T.S. Eliot and Early Modern Literature, for the first time, considers the full imaginative and moral engagement of one of the most influential poets of the twentieth century, T.S. Eliot, with the Early Modern period of literature in English (1580-1630). This engagement haunted Eliot's poetry and critical writing across his career, and would have a profound impact on subsequent poetry across the world, as well as upon academic literary criticism, and wider cultural perceptions. To this end, the book elucidates and contextualizes several facets of Eliot's thinking and its impact: through establishment of his original and eclectic understanding of the Early Modern period in relation to the literary and critical source materials available to him; through consideration of uncollected and archival materials, which suggest a need to reassess established readings of the poet's career; and through attention to Eliot's resonant formulations about the period in consequent literary, critical and artistic arenas. To the end of his life, Eliot had to fend off the presumption that he had, in some way, 'invented' the Early Modern period for the modern age. Yet the presumption holds some force - it is famously and influentially an implication running through Eliot's essays on that earlier period, and through his many references to its writings in his poetry, that the Early Modern period formed the most exact historical analogy for the apocalyptic events (and consequent social, cultural and literary turmoil) of the first half of the twentieth-century.

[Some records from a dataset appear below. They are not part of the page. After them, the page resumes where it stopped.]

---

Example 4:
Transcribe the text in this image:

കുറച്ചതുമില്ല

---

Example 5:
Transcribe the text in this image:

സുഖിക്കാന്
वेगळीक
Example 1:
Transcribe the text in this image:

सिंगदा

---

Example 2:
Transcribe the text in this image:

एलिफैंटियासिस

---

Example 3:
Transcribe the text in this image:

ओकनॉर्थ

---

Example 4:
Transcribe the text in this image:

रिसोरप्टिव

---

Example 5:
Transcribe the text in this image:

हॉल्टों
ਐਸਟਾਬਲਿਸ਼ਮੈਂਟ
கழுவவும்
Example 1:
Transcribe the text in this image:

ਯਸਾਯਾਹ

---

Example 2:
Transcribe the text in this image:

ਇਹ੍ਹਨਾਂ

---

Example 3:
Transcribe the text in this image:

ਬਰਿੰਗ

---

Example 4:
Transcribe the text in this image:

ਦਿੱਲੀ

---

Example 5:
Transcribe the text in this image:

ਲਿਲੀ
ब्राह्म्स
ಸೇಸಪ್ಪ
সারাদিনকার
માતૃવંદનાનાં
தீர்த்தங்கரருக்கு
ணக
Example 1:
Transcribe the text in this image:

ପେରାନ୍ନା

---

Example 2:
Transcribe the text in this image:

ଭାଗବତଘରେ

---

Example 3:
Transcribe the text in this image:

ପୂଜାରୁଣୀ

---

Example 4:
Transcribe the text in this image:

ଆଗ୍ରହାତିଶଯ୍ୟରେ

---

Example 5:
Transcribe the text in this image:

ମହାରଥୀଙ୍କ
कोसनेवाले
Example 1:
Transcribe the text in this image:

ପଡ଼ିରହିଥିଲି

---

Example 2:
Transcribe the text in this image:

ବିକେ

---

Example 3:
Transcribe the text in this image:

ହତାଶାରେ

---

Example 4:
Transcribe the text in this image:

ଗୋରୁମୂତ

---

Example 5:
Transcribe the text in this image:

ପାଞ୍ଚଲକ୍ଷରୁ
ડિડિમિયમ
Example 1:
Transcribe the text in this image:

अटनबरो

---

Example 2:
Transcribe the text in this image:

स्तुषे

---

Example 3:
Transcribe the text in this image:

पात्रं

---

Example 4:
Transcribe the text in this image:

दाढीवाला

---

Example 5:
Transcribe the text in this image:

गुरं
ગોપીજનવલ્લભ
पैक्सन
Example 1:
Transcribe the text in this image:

T.S. Eliot and Early Modern Literature gives a comprehensive sense of the vital engagement of this self-consciously modern poet with the earlier period he always declared to be his favourite.

Author Biography


Steven Matthews is Professor of English Literature at Oxford Brookes University, UK. He is author of Irish Poetry: Politics, History, Negotiation. The Evolving Debate, 1969 to the Present (Macmillan, 1997); Yeats as Precursor (Macmillan 2000); and Les Murray (Manchester U.P. Contemporary World Writers Series, 2001). He has contributed the volume on Modernism to the Contexts series (Bloomsbury Academic) of which he is founder editor. (2004). He is also editor of the Sourcebooks series for Palgrave, where his book Modernism appeared in 2008.